Take time to walk the full floor and to find the points where you can look down into the quarry from the rim above, which gives a completely different sense of its depth and scale. The light matters here more than anywhere: in the low sun of morning or late afternoon the walls glow a deep honey-gold, while flat midday light makes them paler and less dramatic. This is the part of the site to time for the best light if you can.

The Hand-Cut Quarry, Gardens and Orchard

The older, hand-cut quarry is a complete contrast and, for many, the more memorable half of the visit. Cut by hand over generations, its walls are soft, irregular and organic, and it's here that the foundation has created its gardens: a botanical garden of Menorcan and Mediterranean plants laid out among the worked stone, and a medieval-style orchard of fruit trees growing where blocks were once hauled out. Walking between citrus and aromatic herbs with quarried walls rising around you is the heart of what makes Líthica unlike anywhere else on the island.

Wind your way through the labyrinths — of stone and of hedge — that lead you down into the quarry rather than across it, so the maze and the carved landscape become one. Paths drop between levels by steps and ramps, opening suddenly onto a planted chamber, a pool or a view up a sheer wall. This is the part of the site to wander slowly and without a fixed route, letting yourself get a little lost; there's something new around almost every corner, and it's the section where children most enjoy the sense of exploration.

The Amphitheatre and the Bigger Picture

Carved straight from the rock is an amphitheatre whose natural acoustics make it a celebrated summer venue for music, dance and theatre. Even when nothing is on, it's one of the best places to pause: sit on the stone steps, take in the scale and the quiet, and appreciate how a place built by taking stone away has been turned into somewhere to gather. If you're visiting in summer, it's worth checking whether a performance is scheduled — though events can affect access on certain dates.

Stepping back, the real highlight of Líthica is the whole idea of it: a working quarry, destined for landfill, rescued from 1994 and remade as a cultural-heritage garden, declared a Bien de Interés Cultural in 1997. Seeing the bare machine-cut canyon and the planted hand-cut one together — the same labour and the same stone producing two utterly different landscapes — is what turns a curiosity into something that stays with you. Give it the full 1.5 to 2 hours and let the contrasts unfold rather than rushing for the single famous photograph.

Frequently asked

What are the must-sees at Líthica?

The towering machine-cut quarry, and the hand-cut quarry with its botanical gardens, medieval-style orchard and stone labyrinth. Add the rock-cut amphitheatre. Seeing the bare and the planted quarries together is the heart of the visit.

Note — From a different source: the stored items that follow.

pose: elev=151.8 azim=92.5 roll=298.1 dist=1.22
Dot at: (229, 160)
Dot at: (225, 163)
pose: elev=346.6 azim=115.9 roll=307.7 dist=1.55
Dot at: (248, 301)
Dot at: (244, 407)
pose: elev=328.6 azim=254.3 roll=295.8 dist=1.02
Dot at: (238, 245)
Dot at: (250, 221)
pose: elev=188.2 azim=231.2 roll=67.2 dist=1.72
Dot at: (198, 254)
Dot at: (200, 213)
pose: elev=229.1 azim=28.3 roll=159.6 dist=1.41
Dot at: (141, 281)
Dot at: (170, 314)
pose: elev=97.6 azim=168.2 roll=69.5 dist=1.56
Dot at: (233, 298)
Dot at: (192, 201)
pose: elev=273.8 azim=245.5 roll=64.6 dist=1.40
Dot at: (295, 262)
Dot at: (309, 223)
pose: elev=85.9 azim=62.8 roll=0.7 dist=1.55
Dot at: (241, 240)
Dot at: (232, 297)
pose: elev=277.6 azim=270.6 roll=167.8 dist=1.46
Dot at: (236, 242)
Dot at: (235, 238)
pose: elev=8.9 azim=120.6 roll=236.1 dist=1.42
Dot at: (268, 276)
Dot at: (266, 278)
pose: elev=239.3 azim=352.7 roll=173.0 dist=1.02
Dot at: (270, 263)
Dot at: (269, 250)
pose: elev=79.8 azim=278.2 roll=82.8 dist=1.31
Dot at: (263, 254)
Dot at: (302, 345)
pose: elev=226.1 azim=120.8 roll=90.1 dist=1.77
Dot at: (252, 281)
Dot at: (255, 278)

What's the difference between the two quarries?

The older quarry was cut by hand, leaving soft, organic, irregular walls — now planted as gardens and orchard. The newer one was cut by machine, leaving sheer, straight, towering vertical walls. The contrast between them is what makes Líthica unique.

What's the best order to see the site?

Start with the dramatic machine-cut quarry while the light is good, then wander the hand-cut quarry, its gardens, orchard and labyrinth at a slow pace, and pause at the rock-cut amphitheatre. Allow 1.5 to 2 hours overall.

Is there really a maze?

Yes — there are labyrinths of stone and of hedge within the old quarry that you wind down into rather than across, so the maze and the carved landscape become one. They're a highlight for children especially.

Why is the amphitheatre special?

It's carved straight from the rock, and its natural acoustics make it a celebrated summer venue for concerts, dance and theatre. Even with no event on, it's a fine, quiet place to sit and take in the scale of the quarry.

What makes Líthica historically important?

It preserves marès quarries worked for over 200 years, rescued from landfill from 1994 and declared a Bien de Interés Cultural — a Spanish cultural-heritage site — in 1997. It shows both how the island's stone was won and how the landscape has been reimagined.